Kim and colleagues retrospectively compared DWI-FLAIR mismatch in 114 patients with wake-up stroke and 145 patients with stroke of known symptom onset time, all presenting within 6 hrs of symptom discovery. The authors found that when MRI was performed within 2 hrs of symptom discovery the two groups had the same proportion of patients with DWI-FLAIR mismatch (50% vs. 51.5%, p = 0.92), but this proportion plummeted in the wake-up stroke group at 2-3 hrs (16.1% vs. 44%, p = 0.02), 3-4 hrs (13.8% vs. 36.4%, p = 0.04), and 4–5 h (5.6% vs. 29.6%, p = 0.05) (wake-up vs. non-wake-up respectively).
The results of this study imply that a large percentage of patients with wake-up stroke presenting rapidly after symptom discovery have infarcts that are still early in their time course – early enough to benefit from thrombolytic therapy.
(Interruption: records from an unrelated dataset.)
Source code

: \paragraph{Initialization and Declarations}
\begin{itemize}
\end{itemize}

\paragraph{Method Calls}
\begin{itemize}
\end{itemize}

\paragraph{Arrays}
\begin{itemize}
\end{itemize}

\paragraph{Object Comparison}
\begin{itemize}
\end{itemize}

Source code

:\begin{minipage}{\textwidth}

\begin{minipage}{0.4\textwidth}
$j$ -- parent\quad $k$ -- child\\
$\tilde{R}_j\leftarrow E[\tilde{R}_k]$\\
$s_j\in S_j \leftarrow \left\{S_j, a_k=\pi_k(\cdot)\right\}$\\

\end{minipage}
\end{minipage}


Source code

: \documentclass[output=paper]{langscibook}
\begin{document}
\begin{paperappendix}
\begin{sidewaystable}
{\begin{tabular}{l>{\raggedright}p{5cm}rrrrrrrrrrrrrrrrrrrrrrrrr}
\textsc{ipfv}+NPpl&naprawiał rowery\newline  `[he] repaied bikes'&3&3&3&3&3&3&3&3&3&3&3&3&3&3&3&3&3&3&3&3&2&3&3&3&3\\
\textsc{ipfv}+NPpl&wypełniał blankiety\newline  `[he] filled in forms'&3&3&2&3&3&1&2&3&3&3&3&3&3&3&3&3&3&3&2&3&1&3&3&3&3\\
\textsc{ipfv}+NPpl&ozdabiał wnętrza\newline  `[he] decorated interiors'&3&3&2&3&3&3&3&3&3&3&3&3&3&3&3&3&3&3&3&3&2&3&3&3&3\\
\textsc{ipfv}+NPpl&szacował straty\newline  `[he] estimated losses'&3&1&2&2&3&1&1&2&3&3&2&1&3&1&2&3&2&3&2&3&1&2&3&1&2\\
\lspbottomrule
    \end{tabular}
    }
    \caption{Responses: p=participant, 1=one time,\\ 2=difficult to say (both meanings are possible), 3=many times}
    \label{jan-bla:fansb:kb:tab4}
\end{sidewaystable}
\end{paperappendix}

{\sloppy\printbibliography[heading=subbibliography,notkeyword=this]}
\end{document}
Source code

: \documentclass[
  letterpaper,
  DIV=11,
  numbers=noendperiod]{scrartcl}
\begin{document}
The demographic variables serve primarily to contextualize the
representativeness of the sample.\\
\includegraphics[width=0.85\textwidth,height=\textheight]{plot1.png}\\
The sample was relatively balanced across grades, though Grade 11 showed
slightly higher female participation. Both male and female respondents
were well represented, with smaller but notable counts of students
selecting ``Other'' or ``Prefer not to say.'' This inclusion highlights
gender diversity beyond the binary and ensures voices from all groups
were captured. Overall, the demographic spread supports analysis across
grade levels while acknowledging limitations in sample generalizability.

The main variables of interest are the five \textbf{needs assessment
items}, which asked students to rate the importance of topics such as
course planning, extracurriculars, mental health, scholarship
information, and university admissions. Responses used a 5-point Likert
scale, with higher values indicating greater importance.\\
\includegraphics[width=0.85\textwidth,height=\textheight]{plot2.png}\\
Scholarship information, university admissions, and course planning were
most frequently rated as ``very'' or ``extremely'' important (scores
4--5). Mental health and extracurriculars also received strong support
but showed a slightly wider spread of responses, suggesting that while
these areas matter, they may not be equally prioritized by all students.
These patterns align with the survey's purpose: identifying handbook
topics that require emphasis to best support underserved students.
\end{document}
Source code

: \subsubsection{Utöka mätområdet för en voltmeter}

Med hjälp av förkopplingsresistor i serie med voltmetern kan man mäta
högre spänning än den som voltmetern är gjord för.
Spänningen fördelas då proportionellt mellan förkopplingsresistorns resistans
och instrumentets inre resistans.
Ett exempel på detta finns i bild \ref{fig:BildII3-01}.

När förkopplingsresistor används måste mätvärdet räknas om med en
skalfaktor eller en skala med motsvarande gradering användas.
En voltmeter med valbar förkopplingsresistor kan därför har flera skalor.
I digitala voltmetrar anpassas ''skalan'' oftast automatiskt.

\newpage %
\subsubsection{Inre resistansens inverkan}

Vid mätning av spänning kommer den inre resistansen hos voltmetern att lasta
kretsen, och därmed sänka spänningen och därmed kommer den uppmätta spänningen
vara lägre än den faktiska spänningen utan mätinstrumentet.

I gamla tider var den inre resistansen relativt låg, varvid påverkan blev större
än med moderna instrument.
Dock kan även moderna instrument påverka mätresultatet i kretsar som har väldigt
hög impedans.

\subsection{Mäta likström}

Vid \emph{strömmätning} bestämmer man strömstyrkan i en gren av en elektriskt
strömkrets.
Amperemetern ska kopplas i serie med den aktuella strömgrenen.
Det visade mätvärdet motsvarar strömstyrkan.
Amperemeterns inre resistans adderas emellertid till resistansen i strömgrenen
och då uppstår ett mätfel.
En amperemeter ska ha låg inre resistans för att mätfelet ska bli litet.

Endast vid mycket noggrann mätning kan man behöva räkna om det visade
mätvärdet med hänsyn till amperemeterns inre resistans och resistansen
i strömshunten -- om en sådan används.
The authors suggest using 2 hrs from symptom discovery time as a potential selection criterion for multimodal MRI-based thrombolysis in wake-up stroke. However, if FLAIR positivity is truly an accurate gauge of infarct age this time cutoff seems unnecessary and would cause you to withhold treatment from the small percentage of patients with stroke onset just prior to awakening. I find the implications of this study much more interesting for CT-based thrombolysis in wake-up stroke. A minority of stroke neurologists currently treat wake-up strokes with off-label TPA in the setting of a pristine head CT. In settings where MRI is not readily available, using this 2 hr cutoff from symptom discovery time may dramatically increase the proportion of patients truly in the time window for thrombolytics. Perhaps 2 hrs from symptom discovery will become an important inclusion criterion for a future trial of CT-based thrombolysis for wake-up stroke.